Pub Date: Aug. 18th, 2015
ISBN: 978-1-5011-0571-5

In Hood’s debut action adventure, it’s tough to cheer for a hard-case hero who tortures with gasoline and a Zippo, but then special-ops warrior Mason Kane had good reason.

Before he flicked the lighter, Kane knew Decklin wanted him dead. Both were members of the off-the-books Anvil Program, doing dirty jobs in Afghanistan, Iraq, and other Middle East hot spots. Then Anvil’s leader, Col. Barnes, wiped out an innocent Afghan family that refused to give him information about a Taliban network. Kane didn’t participate; Barnes despised his disloyalty. Later, during a Libyan Anvil mission, Barnes ordered Decklin to kill Kane. Kane escaped, allowing Barnes to blame the newly discovered Afghan massacre on him, turning Kane into a shoot-on-sight fugitive. Kane’s going rogue also meant distraction from another plan by Barnes’ boss, the president’s national security adviser, Cage. That’s Operation Lion, a nerve gas attack in Damascus to inflame tensions and draw America into an all-out war. The book’s all action and ambush, with Kane fighting in streets, casbahs, and secret unidentified CIA bases from North Africa to Afghanistan. Character development is the first casualty. Kane’s a can’t-be-killed soldier equipped with the standard ex-wife who couldn’t stand the strain. His closest friend is Zeus, a Libyan operative, but any cinematic-style buddy-buddy banter falls flat. Then there’s the meet-not-so-cute between Renee and Kane.

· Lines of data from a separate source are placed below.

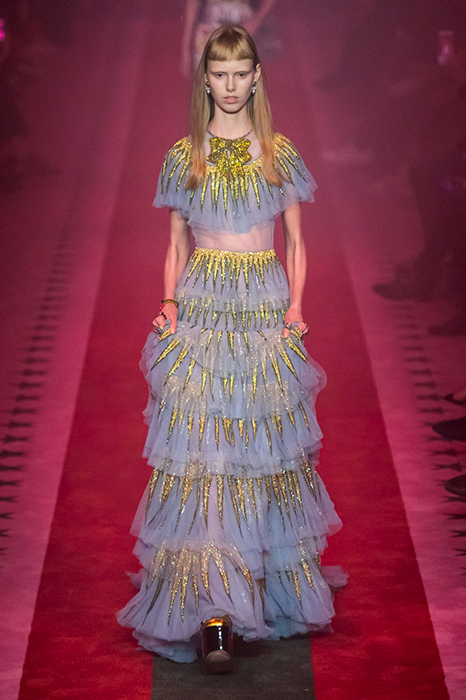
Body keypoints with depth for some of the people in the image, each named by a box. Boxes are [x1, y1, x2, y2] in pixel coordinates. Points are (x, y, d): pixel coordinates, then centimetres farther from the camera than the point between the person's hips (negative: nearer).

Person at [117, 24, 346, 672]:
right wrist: (170, 303, -3)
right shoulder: (183, 156, 7)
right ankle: (213, 613, -8)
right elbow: (176, 245, 12)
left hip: (265, 312, 1)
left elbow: (295, 243, 10)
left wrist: (295, 305, -4)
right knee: (203, 453, -7)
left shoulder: (280, 153, 6)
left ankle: (277, 581, 20)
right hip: (202, 313, -1)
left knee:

Renee’s a pretty (and deadly) woman–turned–special-operator leader of Task Force 111, "the tip of the spear when it came to tracking high-value targets." Renee has Kane speculating maybe "both had found something in each other they had been missing."

Hood has the foundation for an action-adventure series, with a shoot-first hero in the style of Child's Jack Reacher, Hunter's Bob Lee Swagger, or DeMille's John Corey.